>> begin TEXT EXCERPT

Day #106

Sermon - Audio
Pslam 56, 120, & 140-142
- Audio
Pslam 56, 120, & 140-142 - Reading

Daily Insights - Please Comment

Lots of notes--use them as seems best :)

Psalm 56
The superscription of this Psalm tells us it is written in response to David’s being seized by the Philistines. While the event undoubtedly did occur, we have no actual story of the event in the Bible.


56.1 “hotly pursue” is a picture of animals relentlessly tracking down their prey.

56.2 Slander—speaking falsely about a person and so damaging his/her reputation—is a common theme in the Psalms. Those who are destroying his reputation with their mouths are also trying to destroy David’s life.

56.2: “in their pride” can also be translated, “fight proudly against me”. The idea is that these foes are attacking him in their arrogance—forgetting that God is on David’s side.

>> end TEXT EXCERPT
>> begin DATA PROVIDED

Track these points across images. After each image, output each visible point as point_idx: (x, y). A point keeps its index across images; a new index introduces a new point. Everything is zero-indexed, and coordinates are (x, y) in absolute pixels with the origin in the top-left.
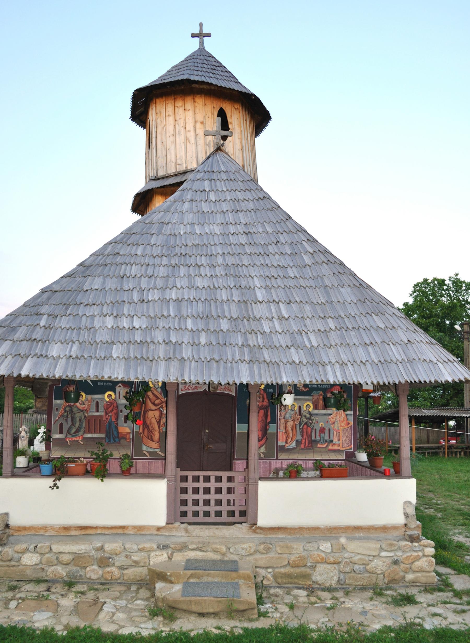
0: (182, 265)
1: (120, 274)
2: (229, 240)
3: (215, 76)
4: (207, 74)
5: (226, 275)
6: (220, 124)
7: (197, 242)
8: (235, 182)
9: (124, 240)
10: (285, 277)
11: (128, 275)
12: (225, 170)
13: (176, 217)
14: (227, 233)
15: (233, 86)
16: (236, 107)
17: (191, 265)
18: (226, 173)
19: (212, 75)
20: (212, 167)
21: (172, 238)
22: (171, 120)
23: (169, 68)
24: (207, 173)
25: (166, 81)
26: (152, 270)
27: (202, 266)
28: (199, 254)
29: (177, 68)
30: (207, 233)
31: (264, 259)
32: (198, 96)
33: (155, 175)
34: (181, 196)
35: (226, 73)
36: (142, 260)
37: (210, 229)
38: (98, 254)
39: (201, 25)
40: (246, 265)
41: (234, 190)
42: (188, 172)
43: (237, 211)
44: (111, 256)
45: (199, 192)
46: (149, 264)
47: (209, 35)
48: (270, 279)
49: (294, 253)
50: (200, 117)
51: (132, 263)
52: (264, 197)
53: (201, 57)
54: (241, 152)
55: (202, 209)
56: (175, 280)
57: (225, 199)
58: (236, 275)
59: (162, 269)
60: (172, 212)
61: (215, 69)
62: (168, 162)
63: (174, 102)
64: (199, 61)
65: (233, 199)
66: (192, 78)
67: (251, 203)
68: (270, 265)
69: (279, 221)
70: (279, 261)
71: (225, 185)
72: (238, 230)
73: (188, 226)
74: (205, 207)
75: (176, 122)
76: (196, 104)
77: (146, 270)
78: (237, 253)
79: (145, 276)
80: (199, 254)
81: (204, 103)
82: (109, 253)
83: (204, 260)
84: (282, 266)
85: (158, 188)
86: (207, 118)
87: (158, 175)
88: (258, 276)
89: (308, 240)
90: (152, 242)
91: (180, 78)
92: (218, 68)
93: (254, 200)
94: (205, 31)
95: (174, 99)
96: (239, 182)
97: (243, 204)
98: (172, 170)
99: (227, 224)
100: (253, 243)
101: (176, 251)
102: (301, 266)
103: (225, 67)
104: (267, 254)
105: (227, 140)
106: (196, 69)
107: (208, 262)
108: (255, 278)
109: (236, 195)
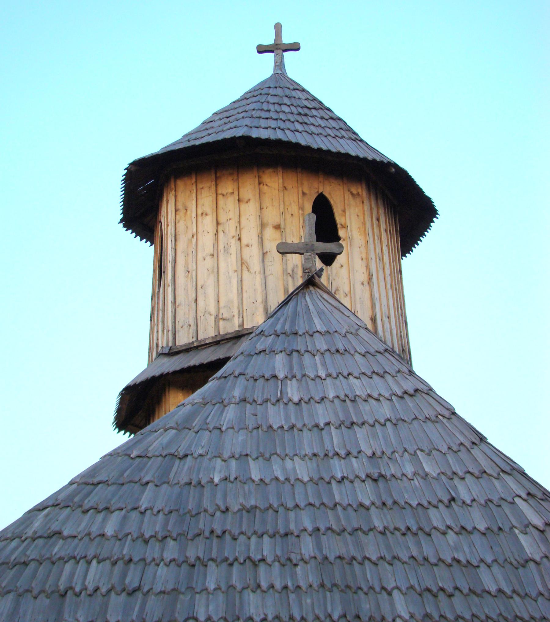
0: (212, 560)
1: (57, 586)
2: (332, 496)
3: (306, 128)
4: (288, 125)
5: (322, 585)
6: (314, 229)
7: (253, 502)
8: (347, 355)
9: (76, 499)
10: (475, 593)
11: (77, 589)
12: (323, 329)
13: (204, 441)
14: (327, 479)
15: (346, 147)
16: (355, 192)
17: (236, 559)
18: (328, 337)
19: (299, 127)
20: (293, 322)
21: (193, 492)
22: (208, 223)
23: (207, 115)
24: (282, 337)
25: (197, 143)
26: (138, 574)
27: (262, 564)
28: (255, 533)
29: (225, 115)
30: (277, 479)
31: (419, 545)
32: (269, 171)
33: (170, 345)
34: (220, 390)
35: (330, 121)
36: (115, 549)
37: (284, 469)
38: (9, 535)
39: (278, 28)
40: (374, 558)
41: (345, 374)
42: (244, 335)
43: (353, 423)
44: (41, 541)
45: (261, 382)
46: (131, 560)
47: (295, 47)
48: (435, 596)
49: (496, 529)
50: (272, 215)
51: (89, 557)
52: (416, 390)
53: (279, 91)
54: (367, 287)
55: (267, 419)
56: (192, 602)
57: (321, 395)
58: (348, 587)
59: (162, 570)
60: (196, 429)
61: (306, 115)
62: (200, 314)
63: (216, 185)
64: (271, 99)
65: (342, 396)
66: (255, 134)
67: (386, 405)
68: (433, 560)
69: (455, 448)
70: (456, 548)
71: (324, 364)
72: (353, 470)
73: (233, 463)
74: (276, 416)
75: (220, 229)
76: (265, 188)
77: (124, 575)
78: (349, 529)
79: (119, 589)
80: (255, 533)
81: (281, 186)
82: (35, 532)
83: (268, 548)
84: (464, 561)
85: (175, 373)
86: (288, 216)
87: (177, 344)
88: (404, 589)
89: (529, 494)
90: (144, 504)
91: (228, 135)
92: (314, 112)
93: (394, 398)
94: (287, 39)
95: (217, 179)
96: (357, 356)
97: (365, 407)
98: (208, 332)
99: (326, 455)
100: (389, 502)
101: (201, 526)
102: (515, 563)
103: (329, 110)
104: (427, 529)
105: (335, 264)
106: (264, 115)
107: (279, 553)
108: (395, 593)
109: (350, 387)
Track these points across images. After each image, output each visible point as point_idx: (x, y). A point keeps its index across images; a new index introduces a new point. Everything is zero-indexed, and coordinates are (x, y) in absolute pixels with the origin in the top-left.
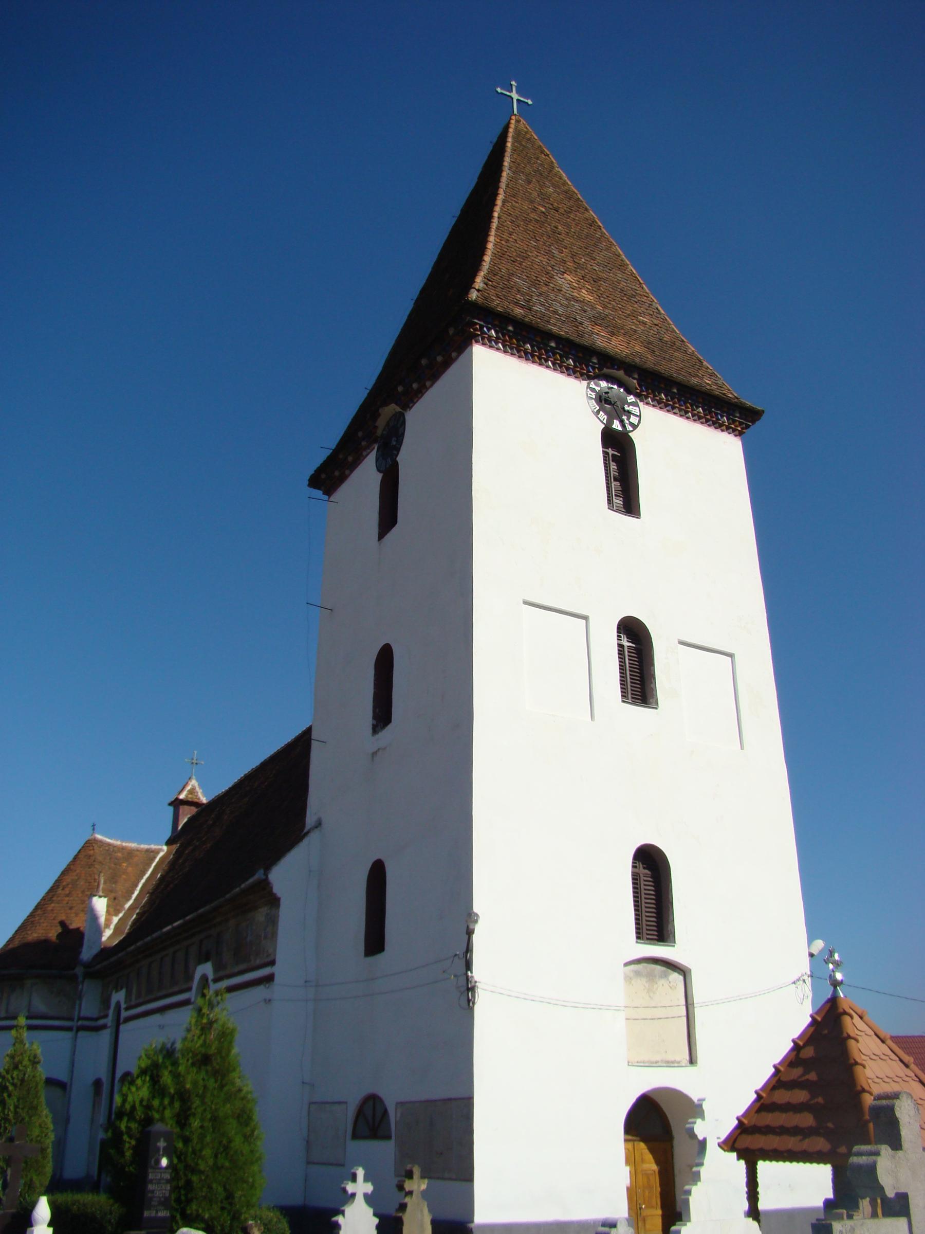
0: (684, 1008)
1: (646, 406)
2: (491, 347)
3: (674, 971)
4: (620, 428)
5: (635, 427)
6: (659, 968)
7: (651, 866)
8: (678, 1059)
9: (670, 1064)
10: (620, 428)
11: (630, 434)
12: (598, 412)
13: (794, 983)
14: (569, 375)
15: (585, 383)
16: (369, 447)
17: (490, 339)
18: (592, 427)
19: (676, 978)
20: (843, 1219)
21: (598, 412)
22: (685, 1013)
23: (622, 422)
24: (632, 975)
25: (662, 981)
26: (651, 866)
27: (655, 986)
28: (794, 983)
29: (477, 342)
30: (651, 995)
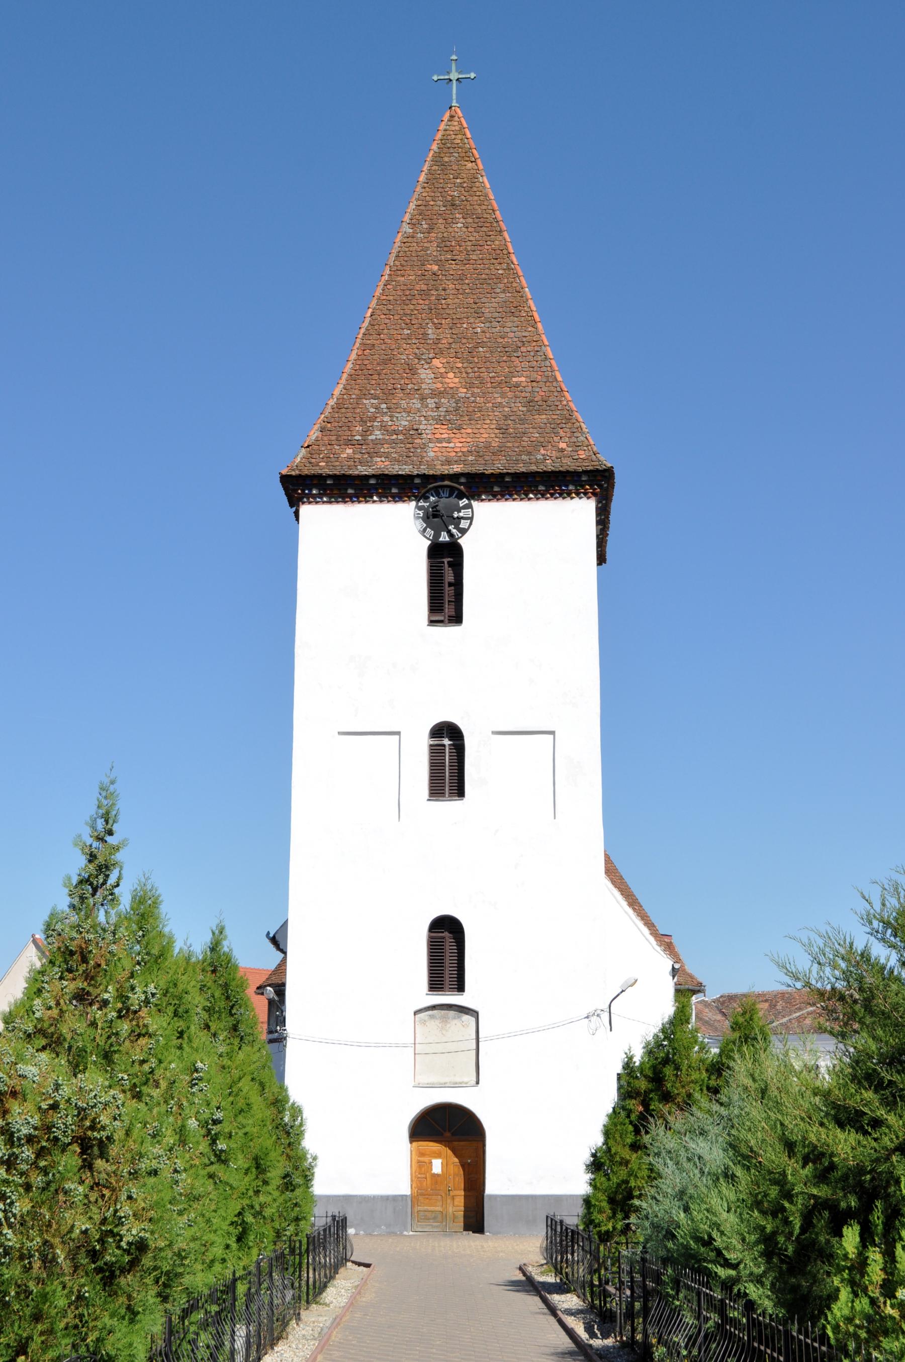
0: (474, 1041)
1: (481, 504)
2: (317, 503)
3: (467, 1014)
4: (447, 539)
5: (463, 531)
6: (452, 1013)
7: (447, 935)
8: (466, 1080)
9: (456, 1085)
10: (447, 539)
11: (459, 541)
12: (425, 530)
13: (587, 1017)
14: (396, 502)
15: (414, 503)
16: (642, 1063)
17: (314, 497)
18: (418, 547)
19: (469, 1019)
20: (444, 796)
21: (425, 530)
22: (474, 1047)
23: (449, 532)
24: (426, 1018)
25: (456, 1021)
26: (447, 935)
27: (448, 1026)
28: (587, 1017)
29: (303, 503)
30: (444, 1032)
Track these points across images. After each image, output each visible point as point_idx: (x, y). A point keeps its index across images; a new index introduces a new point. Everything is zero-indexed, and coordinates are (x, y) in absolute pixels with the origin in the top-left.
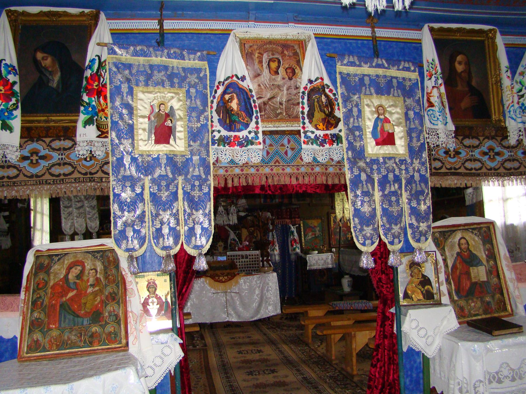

>> end DATA PROVIDED

**BRIEF A**
Translate this sentence from the Psalm 56 study notes into Spanish: "Those who are destroying his reputation with their mouths are also trying to destroy David’s life."
**BRIEF B**
Write the next part of the Psalm 56 study notes, picking up after their last sentence.
The data above is separate material from the Psalm 56 study notes.

**WRITTEN REPLY A**
Quienes están destruyendo su reputación con sus bocas también están tratando de destruir la vida de David.

**WRITTEN REPLY B**
56.3: “afraid” carries the picture of shaking. David’s fear is no small thing.

56.3: “Trust” is to feel secure in, to be confident in, to rely on. All of these shades of meaning touch on what David is saying about God. But we should also see that such trust flows from knowing and believing God’s covenant promises made to David and the nation. In other words, there is a solid foundation for his trust.

56.4: “mere man do to me” – it seems they can do plenty, but finally God’s covenant promises will sin out.

56.5: His enemies not only slander him, they also tell lies about what he says. This is an attack on all fronts.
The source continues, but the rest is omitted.